CongaLine just landed on Hacker News with a straightforward proposition: stop cramming every AI agent into one shared instance. The project from cruxdigital-llc gives each agent its own Docker container with isolated networks, secrets, and configuration — think of it as the lobster migration strategy for AI infrastructure. Each agent is a spiny lobster in the conga line, moving independently but protected by the collective.

Pluggable Runtimes and Deployment Targets

The architecture splits concerns cleanly: providers decide where agents run (local Docker, any SSH-accessible host, or AWS), while runtimes decide what runs inside each container. Currently supported are OpenClaw (Node.js, JSON config) and Hermes Agent (Python, YAML config). Adding a third runtime means implementing a 22-method interface in a single Go package under pkg/runtime// — no changes to providers or core logic.

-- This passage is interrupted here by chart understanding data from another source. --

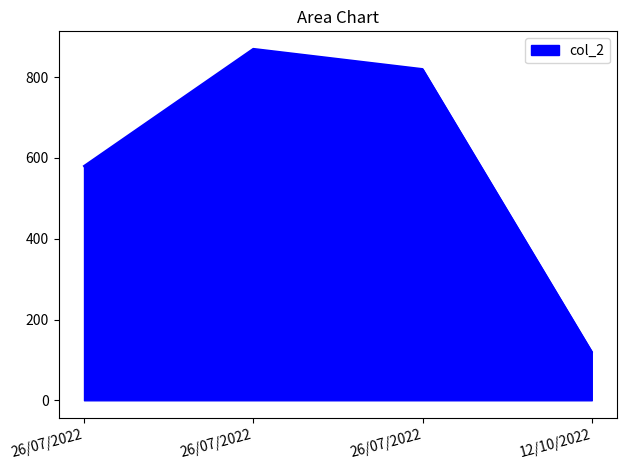

What is the change in value from 26/07/2022 to 12/10/2022?

-460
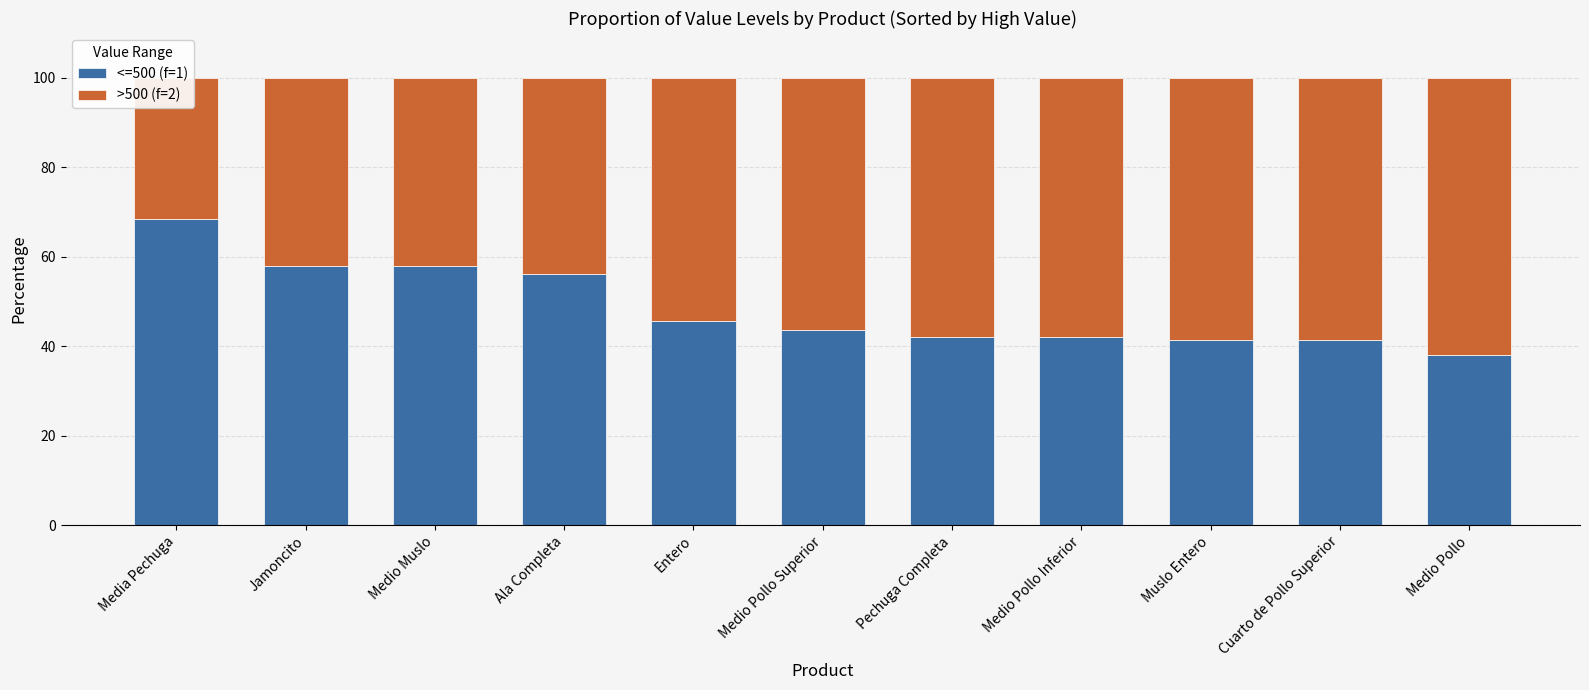

What is the lowest value of the >500 (f=2) series?

31.5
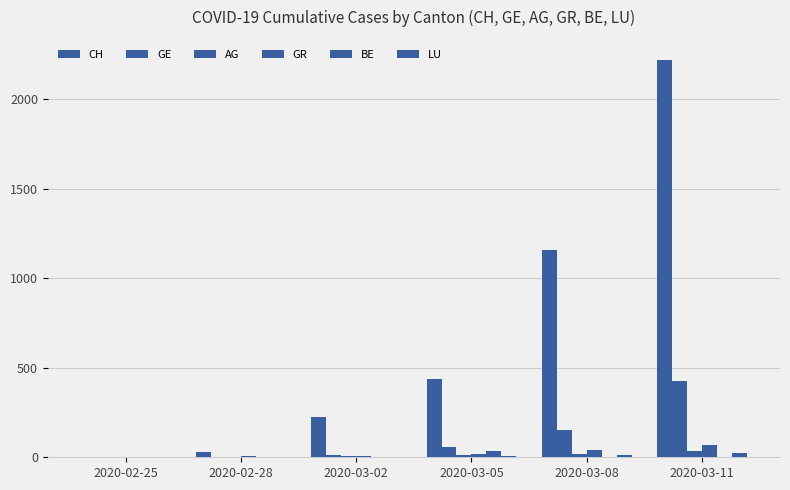

The value of BE at 2020-03-02 is 24. True or false?

False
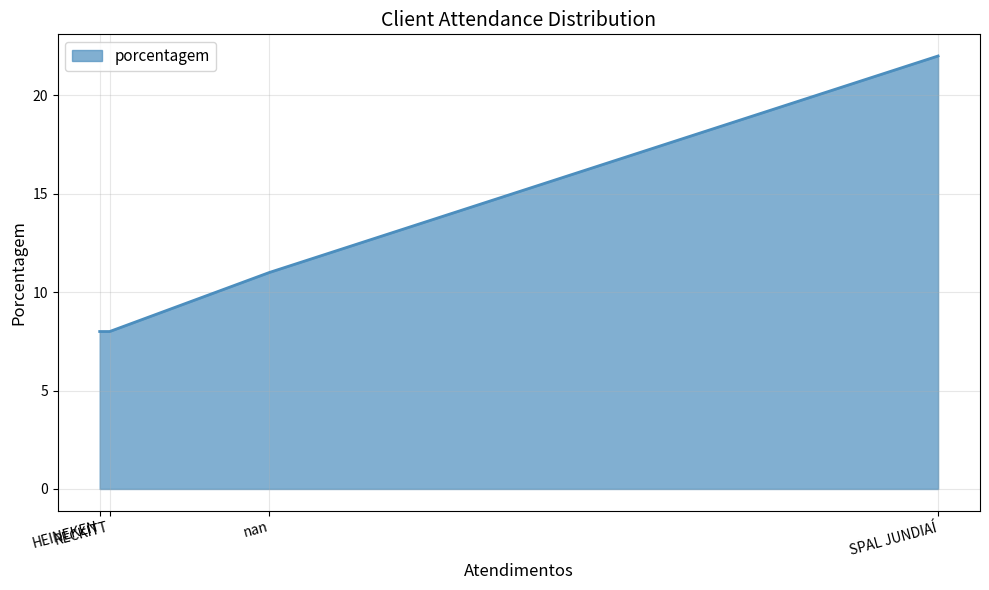

Where does the data first go above 11?

SPAL JUNDIAÍ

That's the kind of extensibility that makes infrastructure tooling actually usable long-term.

Multi-Channel Support and Policy Enforcement

Slack and Telegram integration comes baked in, each running dedicated router containers that fan events out to per-agent containers. One platform crash doesn't take down the others. The conga-policy.yaml file defines egress rules, model routing, and security posture declaratively — each provider enforces what it can and reports gaps transparently. Local providers run in validate-only mode for egress, while remote and AWS always enforce when allowed_domains are defined.

Deployment Options for Every Budget

Starting is as simple as conga admin setup --provider local with Docker Desktop and an Anthropic API key. Want to go production? Deploy to a $5 VPS via SSH, or spin up hardened AWS infrastructure with zero ingress using SSM tunnels. The promotion pipeline concept is smart: develop locally, validate on remote, enforce in production — same config everywhere. The bootstrap from manifest approach (conga bootstrap demo.yaml --env demo.env) provisions entire environments in one shot, idempotent and additive.

MCP Integration for AI-Assisted Management

The CLI includes an MCP server exposing agent management as tools for AI coding assistants like Claude Code. This is the kind of meta-tooling that gets overlooked — letting AI manage your AI infrastructure conversationally. Copy .mcp.json.example, point it at your provider, restart Claude Code, and you've got a conversational interface to list agents, check status, set secrets, refresh containers, all through natural language.

The Bottom Line

CongaLine nails the isolation problem that most AI agent platforms ignore. Running everything in one container is fine for experiments, but teams need per-agent secrets, network isolation, and independent lifecycles. The pluggable runtime architecture means this isn't a locked-in solution — it's infrastructure that adapts as the AI agent space evolves. Worth a serious look if you're running anything beyond hobby projects.